You're not going to future-proof a computer by spending more money than you need to. My advice to myself: buy a machine that does what you need it to do today.

The 2-1/2 year cycle we were used to until early this century is over, because the hardware reached a plateau that made it usable for many years. Now we're in the early stages of a transition with machine learning taking on an increasing role, so all bets are off.

When you run into the limitations of your current machine, you sell it and buy the next one. Hopefully that'll be in a few years, but if not then hopefully we'll be rich when it's time to upgrade again.


----------



## method1 (Nov 19, 2022)

I wanted 64gb but couldn't get one due to availability at the time of upgrade, no issues with the 32gb max so far, composing is my day job but I don't do heavy orchestral stuff.
Doing 1 cue per project file has basically been no problem.
There have been a couple instances where I have rendered stuff to free up some resources. 

You mentioned not having a heavy template so you should be fine, actually what's turned out to be more important for me is 1TB ssd instead of the stock 512.


----------



## benwiggy (Nov 20, 2022)

cuttime said:


> I come close to using most of the RAM


MacOS will try to use as much RAM as it can, and will usually use all of it, however much you have.
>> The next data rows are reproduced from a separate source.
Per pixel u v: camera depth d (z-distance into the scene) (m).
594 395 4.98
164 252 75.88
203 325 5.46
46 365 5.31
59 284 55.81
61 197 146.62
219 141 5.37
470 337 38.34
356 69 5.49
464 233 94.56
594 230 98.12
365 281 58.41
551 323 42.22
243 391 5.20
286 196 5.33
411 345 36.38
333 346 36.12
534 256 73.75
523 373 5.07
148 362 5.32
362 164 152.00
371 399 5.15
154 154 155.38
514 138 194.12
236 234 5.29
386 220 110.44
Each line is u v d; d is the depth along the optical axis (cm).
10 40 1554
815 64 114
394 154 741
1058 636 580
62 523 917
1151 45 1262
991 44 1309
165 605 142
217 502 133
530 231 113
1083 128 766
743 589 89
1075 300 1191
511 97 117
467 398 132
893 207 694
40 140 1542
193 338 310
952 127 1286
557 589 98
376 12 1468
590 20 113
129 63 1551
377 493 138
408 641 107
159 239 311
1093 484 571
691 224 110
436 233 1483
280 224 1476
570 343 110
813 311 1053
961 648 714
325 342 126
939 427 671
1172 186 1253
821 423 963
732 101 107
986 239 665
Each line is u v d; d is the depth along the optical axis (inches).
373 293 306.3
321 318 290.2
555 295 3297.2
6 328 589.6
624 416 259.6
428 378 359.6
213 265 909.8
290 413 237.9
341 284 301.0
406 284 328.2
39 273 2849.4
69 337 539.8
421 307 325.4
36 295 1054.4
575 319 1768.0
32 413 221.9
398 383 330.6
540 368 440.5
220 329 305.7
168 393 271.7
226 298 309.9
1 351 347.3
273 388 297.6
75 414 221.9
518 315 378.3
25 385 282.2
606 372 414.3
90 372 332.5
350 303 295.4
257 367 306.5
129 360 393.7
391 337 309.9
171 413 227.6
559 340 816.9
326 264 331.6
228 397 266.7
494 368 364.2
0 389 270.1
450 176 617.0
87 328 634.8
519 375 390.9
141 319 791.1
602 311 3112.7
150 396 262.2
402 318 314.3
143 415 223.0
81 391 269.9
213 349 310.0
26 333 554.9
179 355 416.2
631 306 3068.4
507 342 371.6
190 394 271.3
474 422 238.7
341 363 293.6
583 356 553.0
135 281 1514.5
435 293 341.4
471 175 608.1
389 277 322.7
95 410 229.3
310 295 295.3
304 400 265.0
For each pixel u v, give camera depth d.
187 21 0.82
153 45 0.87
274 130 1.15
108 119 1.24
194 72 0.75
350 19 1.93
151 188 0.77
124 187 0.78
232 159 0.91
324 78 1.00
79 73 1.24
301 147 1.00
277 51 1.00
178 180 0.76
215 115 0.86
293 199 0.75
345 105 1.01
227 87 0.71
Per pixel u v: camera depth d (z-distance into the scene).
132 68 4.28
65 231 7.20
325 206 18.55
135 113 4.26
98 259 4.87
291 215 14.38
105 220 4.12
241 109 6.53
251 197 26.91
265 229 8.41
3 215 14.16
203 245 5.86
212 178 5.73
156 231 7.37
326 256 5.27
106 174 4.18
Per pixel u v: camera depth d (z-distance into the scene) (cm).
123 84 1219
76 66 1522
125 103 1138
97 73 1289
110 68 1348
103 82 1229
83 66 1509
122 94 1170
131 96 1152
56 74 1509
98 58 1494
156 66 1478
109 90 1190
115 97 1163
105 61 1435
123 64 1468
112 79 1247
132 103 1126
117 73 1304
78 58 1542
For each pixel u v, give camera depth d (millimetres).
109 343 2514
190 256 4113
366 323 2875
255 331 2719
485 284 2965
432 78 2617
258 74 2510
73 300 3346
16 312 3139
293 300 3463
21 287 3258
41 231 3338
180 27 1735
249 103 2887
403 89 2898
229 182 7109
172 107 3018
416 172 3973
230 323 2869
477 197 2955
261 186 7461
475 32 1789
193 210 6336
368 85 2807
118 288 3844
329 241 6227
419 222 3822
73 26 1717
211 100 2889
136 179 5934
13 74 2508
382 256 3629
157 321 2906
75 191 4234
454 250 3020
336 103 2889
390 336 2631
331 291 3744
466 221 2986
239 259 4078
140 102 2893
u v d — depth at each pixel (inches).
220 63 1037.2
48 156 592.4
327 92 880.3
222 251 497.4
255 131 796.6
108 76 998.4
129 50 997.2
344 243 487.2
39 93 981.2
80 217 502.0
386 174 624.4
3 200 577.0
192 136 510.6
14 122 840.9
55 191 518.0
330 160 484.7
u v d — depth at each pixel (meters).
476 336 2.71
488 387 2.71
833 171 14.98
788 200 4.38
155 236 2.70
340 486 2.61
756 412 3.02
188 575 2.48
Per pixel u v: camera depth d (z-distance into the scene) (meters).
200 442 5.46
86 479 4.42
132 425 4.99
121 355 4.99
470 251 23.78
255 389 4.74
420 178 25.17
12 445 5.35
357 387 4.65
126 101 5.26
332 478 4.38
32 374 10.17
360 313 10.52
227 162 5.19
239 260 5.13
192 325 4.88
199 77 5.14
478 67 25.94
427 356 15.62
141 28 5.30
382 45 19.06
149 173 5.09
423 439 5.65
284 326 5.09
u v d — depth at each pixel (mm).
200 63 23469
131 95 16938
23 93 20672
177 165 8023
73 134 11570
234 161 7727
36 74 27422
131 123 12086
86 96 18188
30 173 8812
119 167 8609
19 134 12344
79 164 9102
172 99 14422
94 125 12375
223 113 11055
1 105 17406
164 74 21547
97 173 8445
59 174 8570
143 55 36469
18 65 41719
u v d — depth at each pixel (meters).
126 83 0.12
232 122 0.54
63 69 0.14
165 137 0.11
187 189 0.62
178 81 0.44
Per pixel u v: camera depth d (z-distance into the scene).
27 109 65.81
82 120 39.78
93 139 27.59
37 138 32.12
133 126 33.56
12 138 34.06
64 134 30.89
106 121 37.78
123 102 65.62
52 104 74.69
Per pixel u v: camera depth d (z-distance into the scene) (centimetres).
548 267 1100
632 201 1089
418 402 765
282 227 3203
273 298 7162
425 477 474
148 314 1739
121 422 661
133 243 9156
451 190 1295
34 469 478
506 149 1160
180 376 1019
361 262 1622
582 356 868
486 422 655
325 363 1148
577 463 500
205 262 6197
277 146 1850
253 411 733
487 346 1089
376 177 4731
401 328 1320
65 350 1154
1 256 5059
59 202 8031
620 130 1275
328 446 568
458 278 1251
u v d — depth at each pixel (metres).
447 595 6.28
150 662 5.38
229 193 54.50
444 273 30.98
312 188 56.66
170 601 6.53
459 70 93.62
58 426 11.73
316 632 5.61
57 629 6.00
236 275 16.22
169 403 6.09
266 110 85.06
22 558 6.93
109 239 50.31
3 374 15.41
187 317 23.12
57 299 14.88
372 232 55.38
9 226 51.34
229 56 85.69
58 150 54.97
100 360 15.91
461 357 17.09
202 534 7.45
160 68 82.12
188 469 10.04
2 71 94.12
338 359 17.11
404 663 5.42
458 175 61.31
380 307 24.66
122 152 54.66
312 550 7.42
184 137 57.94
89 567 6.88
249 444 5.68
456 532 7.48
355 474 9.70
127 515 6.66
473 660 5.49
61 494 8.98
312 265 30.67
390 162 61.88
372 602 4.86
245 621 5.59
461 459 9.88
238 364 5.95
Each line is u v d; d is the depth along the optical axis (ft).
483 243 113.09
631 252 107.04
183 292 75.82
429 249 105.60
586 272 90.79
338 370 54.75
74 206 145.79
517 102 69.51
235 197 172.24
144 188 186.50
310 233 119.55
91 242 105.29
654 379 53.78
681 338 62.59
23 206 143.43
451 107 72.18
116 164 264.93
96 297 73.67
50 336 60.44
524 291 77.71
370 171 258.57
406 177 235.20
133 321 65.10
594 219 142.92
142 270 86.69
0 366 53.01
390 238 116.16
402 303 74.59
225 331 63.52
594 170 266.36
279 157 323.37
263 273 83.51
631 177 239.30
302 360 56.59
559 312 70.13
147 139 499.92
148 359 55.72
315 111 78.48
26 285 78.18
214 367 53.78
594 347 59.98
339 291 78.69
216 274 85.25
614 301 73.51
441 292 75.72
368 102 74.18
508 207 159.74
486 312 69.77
After a few hours of uptime, "Memory Used" + "Cached Files" will be equal to your RAM. 

I have 32Gb RAM in my M1 Pro MBP, and memory pressure is always low.


----------



## Nick Batzdorf (Nov 20, 2022)

benwiggy said:


> MacOS will try to use as much RAM as it can, and will usually use all of it, however much you have. After a few hours of uptime, "Memory Used" + "Cached Files" will be equal to your RAM.
> 
> I have 32Gb RAM in my M1 Pro MBP, and memory pressure is always low.



I've never seen that behavior with 64GB installed, in either my previous or current machines.

Maybe it does that but only to a point?

I do know that macOS doesn't use the same amount of RAM for the same things twice in a row, but it's within a range.


----------



## benwiggy (Nov 20, 2022)

Nick Batzdorf said:


> I've never seen that behavior with 64GB installed, in either my previous or current machines.


Well, if you're not actually using 64Gb, then that would suggest you've paid for too much! 🤣


----------



## gives19 (Nov 20, 2022)

I all depends on what you are doing in your room. For me I had the same Mac Pro Trash Can for almost 10 years and it was pretty solid for me. The only time I had issues were when I started working with Dolby ATMOS and picture. That sort of said I needed to move up along with the fact that as of Venutura release, my 2013 Mac Pro was not supported like other Macs. So that was that. I grabbed a fully loaded Mac Studio ULTRA 128BG of Ram with 4TB of internal storage. Maybe some people only need a lot less, but with what I have going her it made total sense and a lot of colleagues in my field of re-recording mixing and scoring are doing the same. A lot of dub stages are using them also and replacing their older Mac Pros I hear. The only thing you miss is the cards, but they are faster machines and more efficient. It's a toolbox and so far it's been great for me. NO issues at all. Just got it install just a couple of weeks ago. Running Monterey for now as I am not sure about the compatibility with DADMAN Software yet. I'm sure the extra ram debate is maybe down the road not going to be that much of an over expense. I'd rather have it than not, even with the fast Processor. 20CPU with 60 Core GPU which is great for re-renders etc.


----------



## Nick Batzdorf (Nov 20, 2022)

benwiggy said:


> Well, if you're not actually using 64Gb, then that would suggest you've paid for too much! 🤣



Taking kidding seriously, I think you may be missing a few points here.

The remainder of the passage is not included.